*Directions for this task*. Every line below that holds the word "подписания" must be listed.

(Page segmentation data)
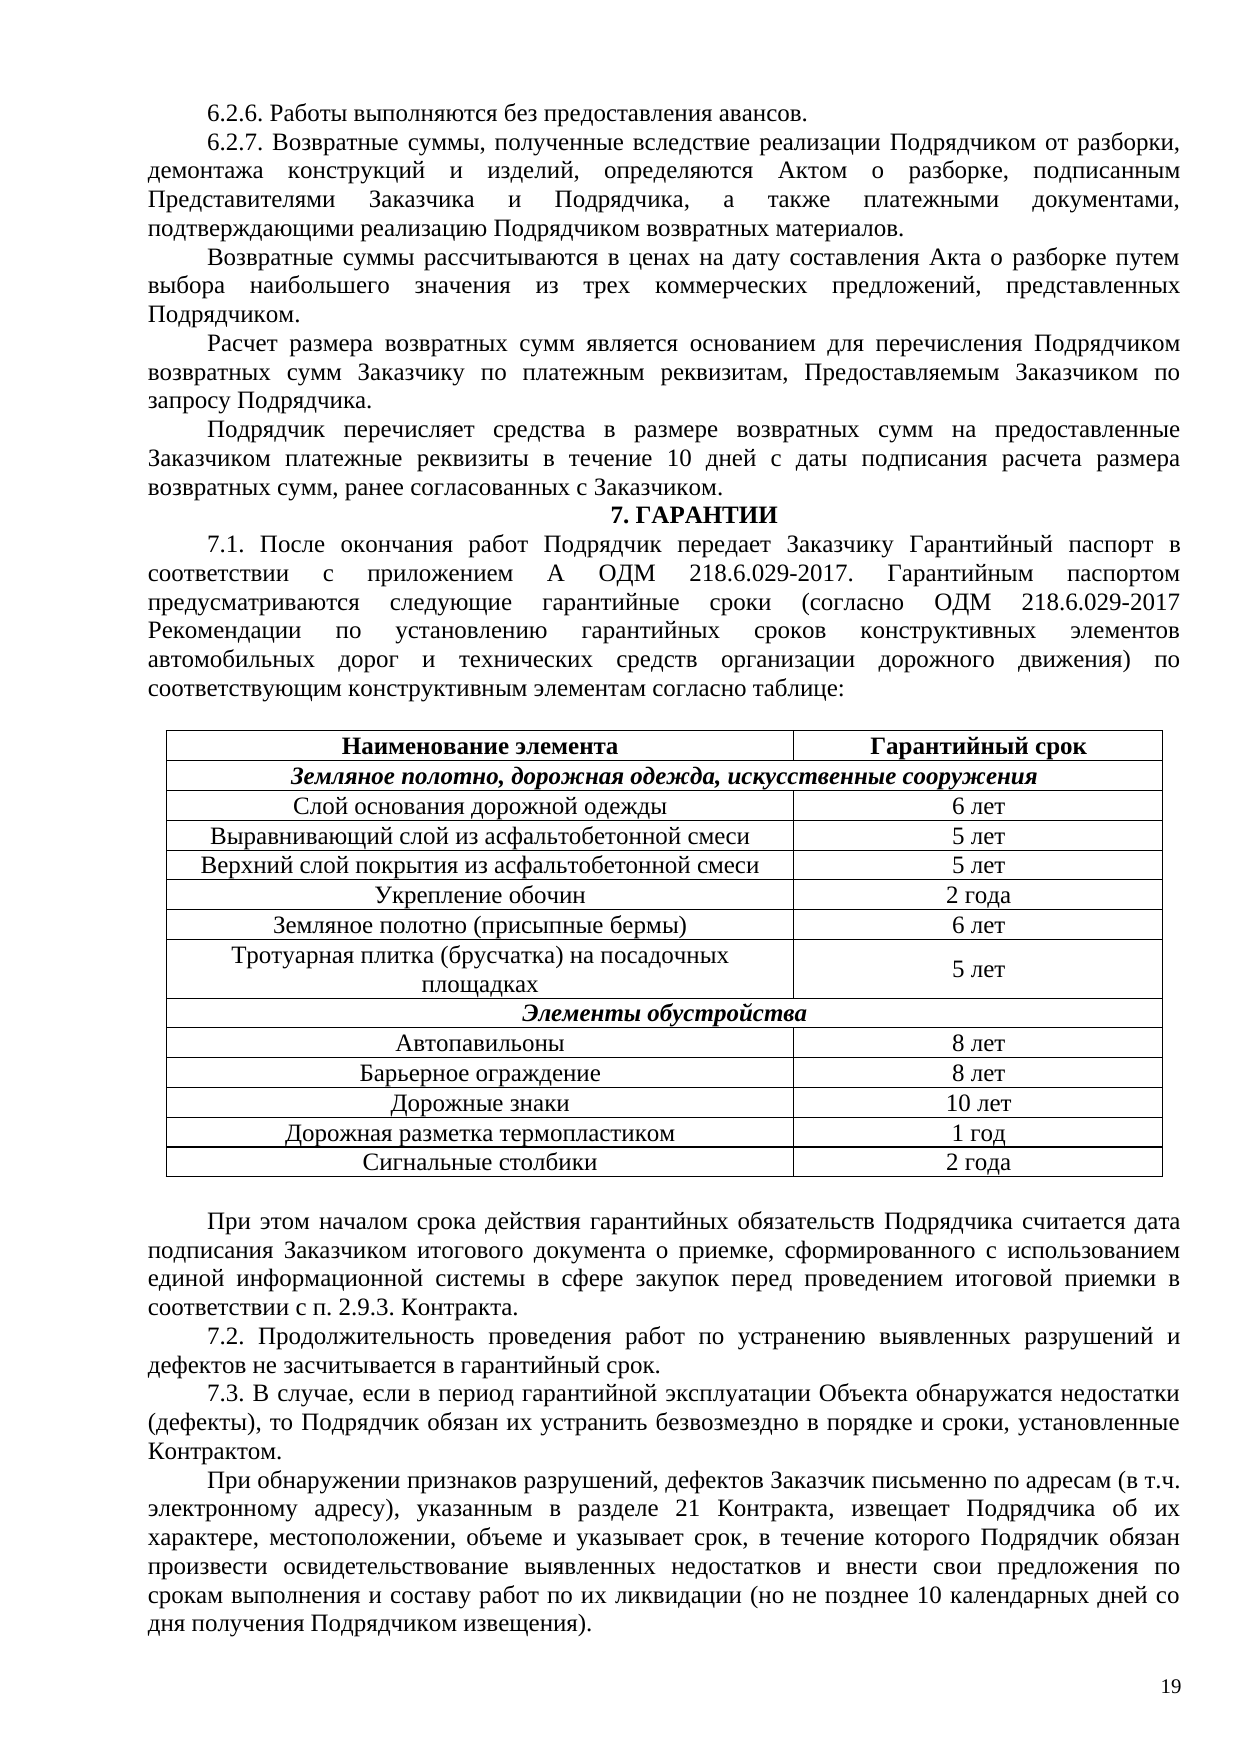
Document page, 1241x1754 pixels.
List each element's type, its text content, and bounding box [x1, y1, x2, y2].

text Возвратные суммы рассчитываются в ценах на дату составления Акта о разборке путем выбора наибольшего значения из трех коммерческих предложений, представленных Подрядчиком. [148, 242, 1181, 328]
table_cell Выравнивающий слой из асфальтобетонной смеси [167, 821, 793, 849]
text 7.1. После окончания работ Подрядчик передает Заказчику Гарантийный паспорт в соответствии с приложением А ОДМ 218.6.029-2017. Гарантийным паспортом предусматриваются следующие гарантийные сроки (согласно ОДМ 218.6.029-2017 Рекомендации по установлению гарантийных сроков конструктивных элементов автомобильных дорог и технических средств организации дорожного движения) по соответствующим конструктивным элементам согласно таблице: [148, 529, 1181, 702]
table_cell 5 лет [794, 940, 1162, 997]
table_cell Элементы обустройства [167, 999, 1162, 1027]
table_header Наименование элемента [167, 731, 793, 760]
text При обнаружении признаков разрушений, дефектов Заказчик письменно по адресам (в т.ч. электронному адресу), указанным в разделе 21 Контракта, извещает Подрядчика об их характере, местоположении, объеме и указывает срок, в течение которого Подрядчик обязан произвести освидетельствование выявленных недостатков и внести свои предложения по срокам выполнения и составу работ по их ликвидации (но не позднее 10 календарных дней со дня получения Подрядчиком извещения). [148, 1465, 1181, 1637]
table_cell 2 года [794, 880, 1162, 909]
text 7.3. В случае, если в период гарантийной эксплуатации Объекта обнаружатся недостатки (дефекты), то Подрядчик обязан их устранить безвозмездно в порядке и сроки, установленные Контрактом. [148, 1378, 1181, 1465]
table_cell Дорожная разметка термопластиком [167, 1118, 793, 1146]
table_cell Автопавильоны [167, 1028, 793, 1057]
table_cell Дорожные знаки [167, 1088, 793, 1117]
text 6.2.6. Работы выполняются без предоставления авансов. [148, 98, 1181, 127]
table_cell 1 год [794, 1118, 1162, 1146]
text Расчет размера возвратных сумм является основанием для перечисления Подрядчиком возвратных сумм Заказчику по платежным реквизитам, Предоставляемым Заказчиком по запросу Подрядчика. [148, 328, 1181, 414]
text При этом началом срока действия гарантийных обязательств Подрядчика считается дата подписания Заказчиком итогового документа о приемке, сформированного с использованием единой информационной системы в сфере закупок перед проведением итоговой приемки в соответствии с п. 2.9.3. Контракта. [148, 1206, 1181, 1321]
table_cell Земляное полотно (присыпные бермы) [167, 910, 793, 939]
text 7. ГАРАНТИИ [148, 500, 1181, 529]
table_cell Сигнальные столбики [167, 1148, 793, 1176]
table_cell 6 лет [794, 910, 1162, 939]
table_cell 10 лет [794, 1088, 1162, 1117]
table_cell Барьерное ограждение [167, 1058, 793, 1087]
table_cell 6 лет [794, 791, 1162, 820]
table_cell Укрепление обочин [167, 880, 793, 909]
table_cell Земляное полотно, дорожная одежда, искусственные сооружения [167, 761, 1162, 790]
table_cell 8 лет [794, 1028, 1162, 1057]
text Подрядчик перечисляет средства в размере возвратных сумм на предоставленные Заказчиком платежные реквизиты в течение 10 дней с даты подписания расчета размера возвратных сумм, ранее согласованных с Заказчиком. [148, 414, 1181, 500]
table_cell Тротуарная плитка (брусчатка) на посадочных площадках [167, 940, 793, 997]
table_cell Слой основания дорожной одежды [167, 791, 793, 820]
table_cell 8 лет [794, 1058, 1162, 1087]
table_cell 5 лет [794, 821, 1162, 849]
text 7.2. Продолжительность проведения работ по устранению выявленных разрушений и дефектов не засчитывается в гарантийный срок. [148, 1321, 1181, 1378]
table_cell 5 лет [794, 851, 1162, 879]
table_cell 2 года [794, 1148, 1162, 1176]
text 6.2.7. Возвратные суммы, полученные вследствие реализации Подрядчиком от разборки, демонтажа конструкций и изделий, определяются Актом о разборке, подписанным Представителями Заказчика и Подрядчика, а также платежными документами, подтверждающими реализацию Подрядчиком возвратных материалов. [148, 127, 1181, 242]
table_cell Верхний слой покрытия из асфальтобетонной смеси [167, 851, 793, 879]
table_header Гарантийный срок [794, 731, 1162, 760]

*Result of the task*.
text При этом началом срока действия гарантийных обязательств Подрядчика считается дата подписания Заказчиком итогового документа о приемке, сформированного с использованием единой информационной системы в сфере закупок перед проведением итоговой приемки в соответствии с п. 2.9.3. Контракта. [148, 1206, 1181, 1321]
text Подрядчик перечисляет средства в размере возвратных сумм на предоставленные Заказчиком платежные реквизиты в течение 10 дней с даты подписания расчета размера возвратных сумм, ранее согласованных с Заказчиком. [148, 414, 1181, 500]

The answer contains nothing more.